The issue is more complex in Hinduism and Buddhism. Scholars from both faiths have argued that euthanasia and assisted suicides are ethically acceptable acts in some circumstances, but these views do not have universal support among Hindus and Buddhists.
‘Slippery slope’ argument
The slippery slope argument is based on the idea that once a healthcare service, and by extension the government, starts killing its own citizens, a line is crossed that should never have been crossed and a dangerous precedent has been set.
The concern is that a society that allows voluntary euthanasia will gradually change its attitudes to include non-voluntary and then involuntary euthanasia.
Also, legalised voluntary euthanasia could eventually lead to a wide range of unforeseen consequences, such as those described below.
• Very ill people who need constant care or people with severe disabilities may feel pressured to request euthanasia so that they are not a burden to their family.
• Legalising euthanasia may discourage research into palliative treatments, and possibly prevent cures for people with terminal illnesses being found.
• Occasionally, doctors may be mistaken about a person’s diagnosis and outlook, and the person may choose euthanasia due to being wrongly told that they have a terminal condition.
Medical ethics argument
The medical ethics argument, which is similar to the ‘slippery slope’ argument, states that legalising euthanasia would violate one of the most important medical ethics, which, in the words of the International Code of Medical Ethics, is: ‘A doctor must always bear in mind the obligation of preserving human life from conception’.
Asking doctors to abandon their obligation to preserve human life could damage the doctor–patient relationship.

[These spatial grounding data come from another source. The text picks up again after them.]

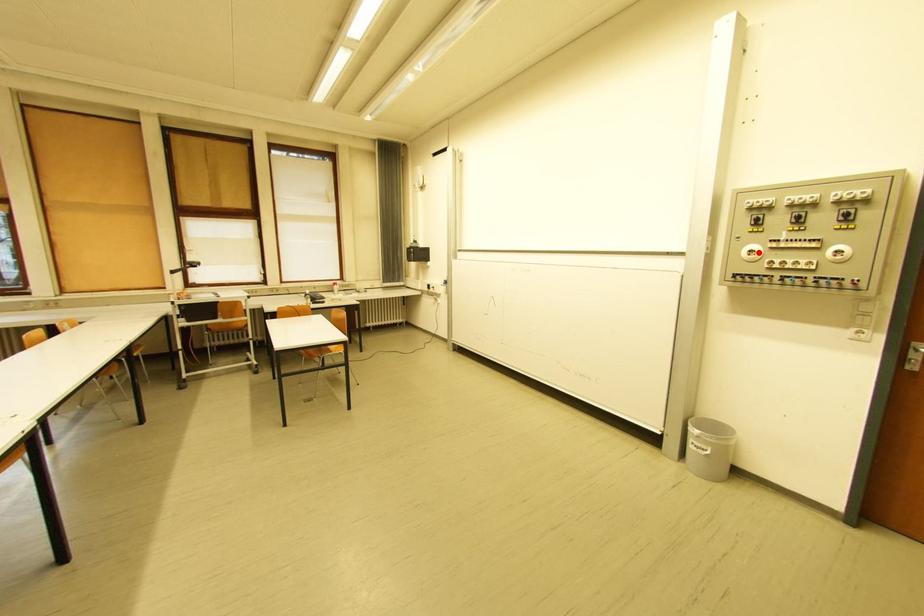
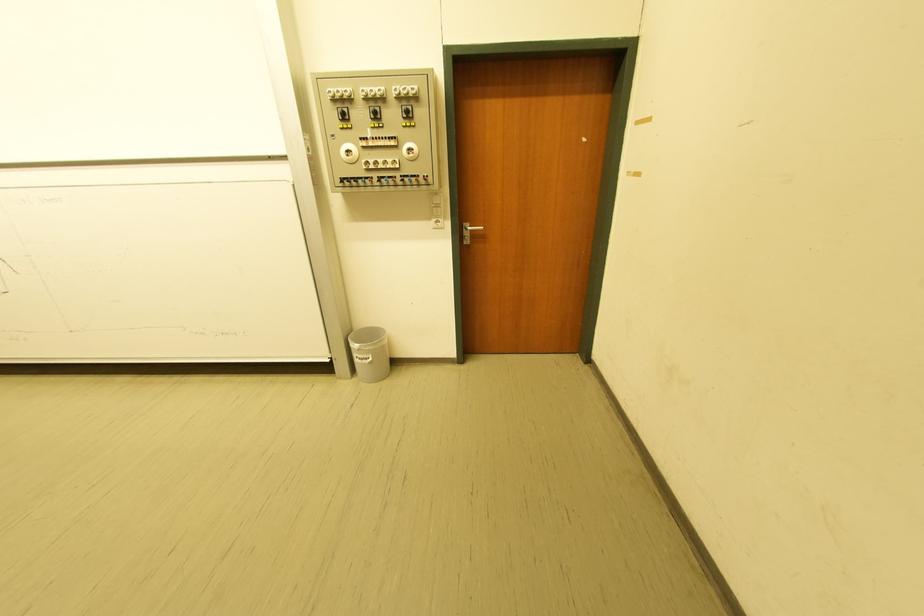
Where in the second image is the point corresponding to the highlighted location from the first image?

(355, 153)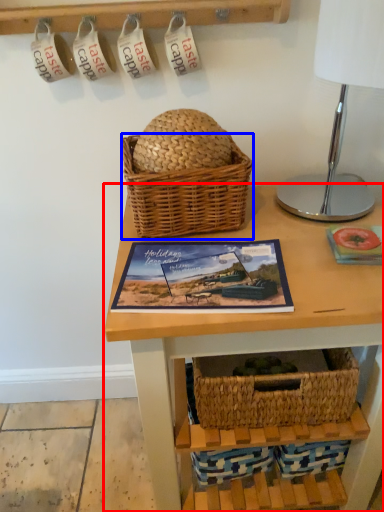
Question: Among these objects, which one is farthest to the camera, table (highlighted by a red box) or picnic basket (highlighted by a blue box)?

Choices:
 (A) table
 (B) picnic basket

Answer: (B)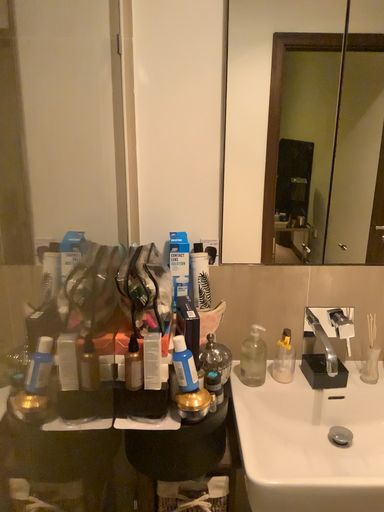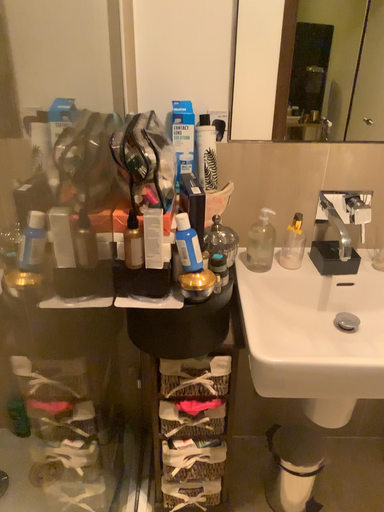
Question: How did the camera likely rotate when shooting the video?

Choices:
 (A) rotated downward
 (B) rotated upward

Answer: (A)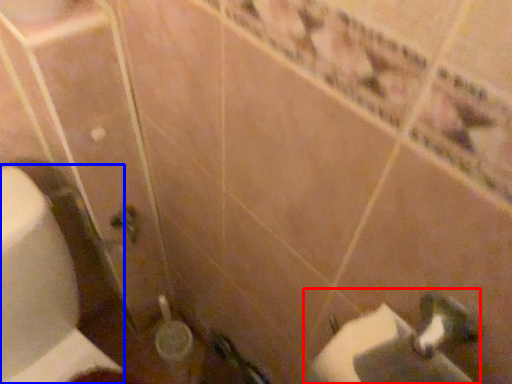
Question: Which object is further to the camera taking this photo, sink (highlighted by a red box) or toilet paper (highlighted by a blue box)?

Choices:
 (A) sink
 (B) toilet paper

Answer: (B)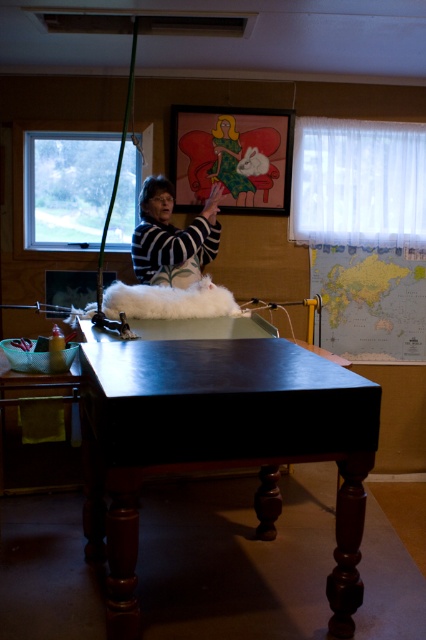
Question: Is shiny dark wood table at center wider than striped sweater at center?

Choices:
 (A) yes
 (B) no

Answer: (A)

Question: Is shiny dark wood table at center bigger than striped sweater at center?

Choices:
 (A) no
 (B) yes

Answer: (B)

Question: Which point is farther to the camera?

Choices:
 (A) shiny dark wood table at center
 (B) striped sweater at center

Answer: (B)

Question: Can you confirm if shiny dark wood table at center is positioned to the left of striped sweater at center?

Choices:
 (A) yes
 (B) no

Answer: (B)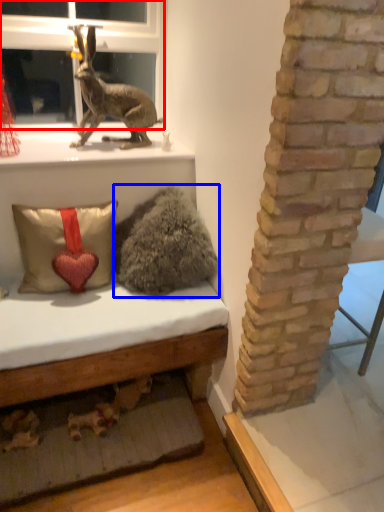
Question: Which point is closer to the camera, bay window (highlighted by a red box) or animal (highlighted by a blue box)?

Choices:
 (A) bay window
 (B) animal

Answer: (B)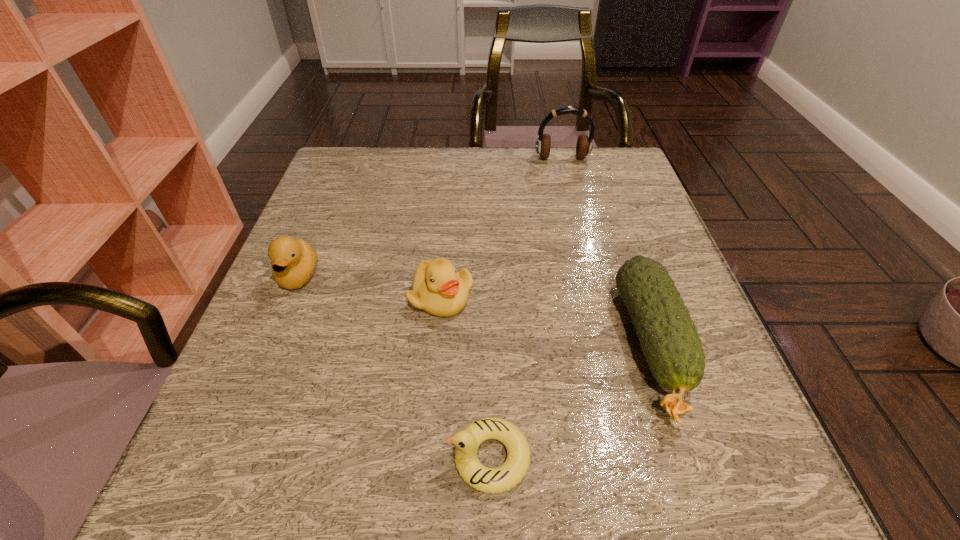
Where is `vacant space that is in between the tallest object and the leftmost object`? vacant space that is in between the tallest object and the leftmost object is located at coordinates (431, 218).

Image resolution: width=960 pixels, height=540 pixels. In order to click on object that is the fourth nearest to the cucumber in this screenshot , I will do `click(293, 261)`.

Locate which object ranks third in proximity to the leftmost object. Please provide its 2D coordinates. Your answer should be formatted as a tuple, i.e. [(x, y)], where the tuple contains the x and y coordinates of a point satisfying the conditions above.

[(669, 340)]

Locate which duckling is the closest to the shortest object. Please provide its 2D coordinates. Your answer should be formatted as a tuple, i.e. [(x, y)], where the tuple contains the x and y coordinates of a point satisfying the conditions above.

[(438, 289)]

The height and width of the screenshot is (540, 960). I want to click on the second closest duckling to the headset, so click(293, 261).

Image resolution: width=960 pixels, height=540 pixels. Identify the location of blank space that satisfies the following two spatial constraints: 1. at the blossom end of the cucumber; 2. on the face of the nearest duckling. pyautogui.click(x=691, y=457).

At what (x,y) coordinates should I click in order to perform the action: click on free space in the image that satisfies the following two spatial constraints: 1. on the ear cup of the farthest object; 2. on the face of the shortest duckling. Please return your answer as a coordinate pair (x, y). Image resolution: width=960 pixels, height=540 pixels. Looking at the image, I should click on (638, 457).

Locate an element on the screen. This screenshot has width=960, height=540. free location that satisfies the following two spatial constraints: 1. on the ear cup of the headset; 2. on the face of the shortest object is located at coordinates (638, 457).

At what (x,y) coordinates should I click in order to perform the action: click on free space that satisfies the following two spatial constraints: 1. on the ear cup of the farthest object; 2. on the face of the shortest duckling. Please return your answer as a coordinate pair (x, y). The width and height of the screenshot is (960, 540). Looking at the image, I should click on (638, 457).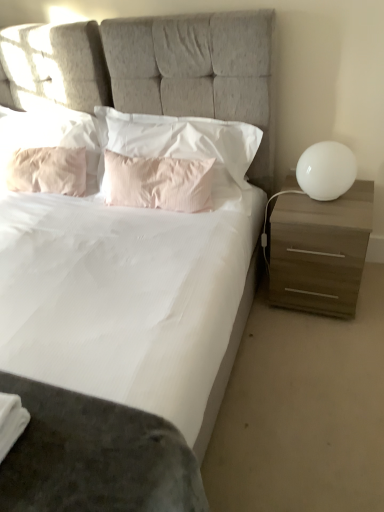
Image resolution: width=384 pixels, height=512 pixels. I want to click on free spot in front of light brown wood nightstand at right, so click(x=322, y=350).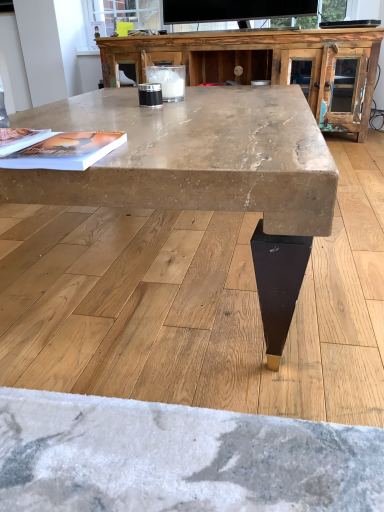
Question: From a real-world perspective, is marble-like wood coffee table at center over matte paper magazine at center, the 2th magazine in the left-to-right sequence?

Choices:
 (A) no
 (B) yes

Answer: (A)

Question: Does marble-like wood coffee table at center have a smaller size compared to matte paper magazine at center, which appears as the 1th magazine when viewed from the right?

Choices:
 (A) no
 (B) yes

Answer: (A)

Question: Considering the relative sizes of marble-like wood coffee table at center and matte paper magazine at center, the 2th magazine in the left-to-right sequence, in the image provided, is marble-like wood coffee table at center shorter than matte paper magazine at center, the 2th magazine in the left-to-right sequence,?

Choices:
 (A) yes
 (B) no

Answer: (B)

Question: Is marble-like wood coffee table at center not inside matte paper magazine at center, the 2th magazine in the left-to-right sequence?

Choices:
 (A) yes
 (B) no

Answer: (A)

Question: Is marble-like wood coffee table at center oriented towards matte paper magazine at center, the 2th magazine in the left-to-right sequence?

Choices:
 (A) yes
 (B) no

Answer: (B)

Question: From the image's perspective, is marble-like wood coffee table at center under matte paper magazine at center, which appears as the 1th magazine when viewed from the right?

Choices:
 (A) yes
 (B) no

Answer: (B)

Question: Does matte paper magazine at upper left, which is the second magazine from right to left, have a lesser height compared to marble-like wood coffee table at center?

Choices:
 (A) no
 (B) yes

Answer: (B)

Question: Is there a large distance between matte paper magazine at upper left, which is the second magazine from right to left, and marble-like wood coffee table at center?

Choices:
 (A) no
 (B) yes

Answer: (A)

Question: Can you confirm if matte paper magazine at upper left, which is the second magazine from right to left, is wider than marble-like wood coffee table at center?

Choices:
 (A) yes
 (B) no

Answer: (B)

Question: Does matte paper magazine at upper left, placed as the first magazine when sorted from left to right, have a larger size compared to marble-like wood coffee table at center?

Choices:
 (A) yes
 (B) no

Answer: (B)

Question: Considering the relative positions of matte paper magazine at upper left, placed as the first magazine when sorted from left to right, and marble-like wood coffee table at center in the image provided, is matte paper magazine at upper left, placed as the first magazine when sorted from left to right, behind marble-like wood coffee table at center?

Choices:
 (A) yes
 (B) no

Answer: (A)

Question: Considering the relative sizes of matte paper magazine at upper left, which is the second magazine from right to left, and marble-like wood coffee table at center in the image provided, is matte paper magazine at upper left, which is the second magazine from right to left, taller than marble-like wood coffee table at center?

Choices:
 (A) no
 (B) yes

Answer: (A)

Question: Is matte paper magazine at upper left, placed as the first magazine when sorted from left to right, located outside matte paper magazine at center, which appears as the 1th magazine when viewed from the right?

Choices:
 (A) yes
 (B) no

Answer: (A)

Causing death on a regular basis could become a routine administrative task for doctors, leading to a lack of compassion when dealing with elderly, disabled or terminally ill people.
In turn, people with complex health needs or severe disabilities could become distrustful of their doctor’s efforts and intentions. They may think that their doctor would rather ‘kill them off’ than take responsibility for a complex and demanding case.
The alternative argument is that advances in palliative care and mental health treatment mean there is no reason why any person should ever feel that they are suffering intolerably, whether it is physical or mental suffering or both.
According to this argument, if a person is given the right care, in the right environment, there should be no reason why they are unable to have a dignified and painless natural death.